Exercise description:
Transcribe all of the data exactly. Omit the pictures.

Given data:

:::::

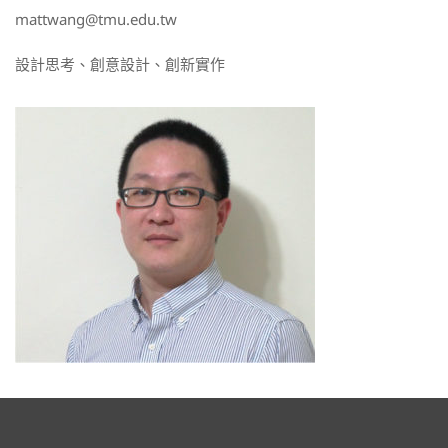
mattwang@tmu.edu.tw
設計思考、創意設計、創新實作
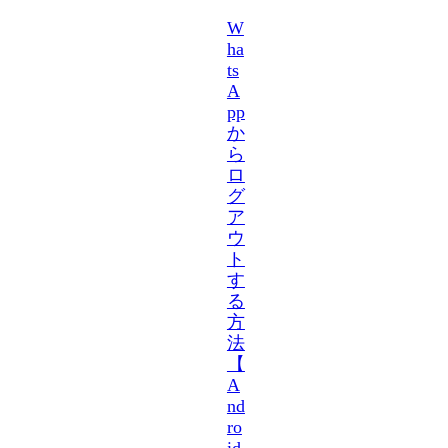
W
ha
ts
A
pp
か
ら
ロ
グ
ア
ウ
ト
す
る
方
法
【
A
nd
ro
id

:::::

Reply to the task:
mattwang@tmu.edu.tw
設計思考、創意設計、創新實作
W
ha
ts
A
pp
か
ら
ロ
グ
ア
ウ
ト
す
る
方
法
【
A
nd
ro
id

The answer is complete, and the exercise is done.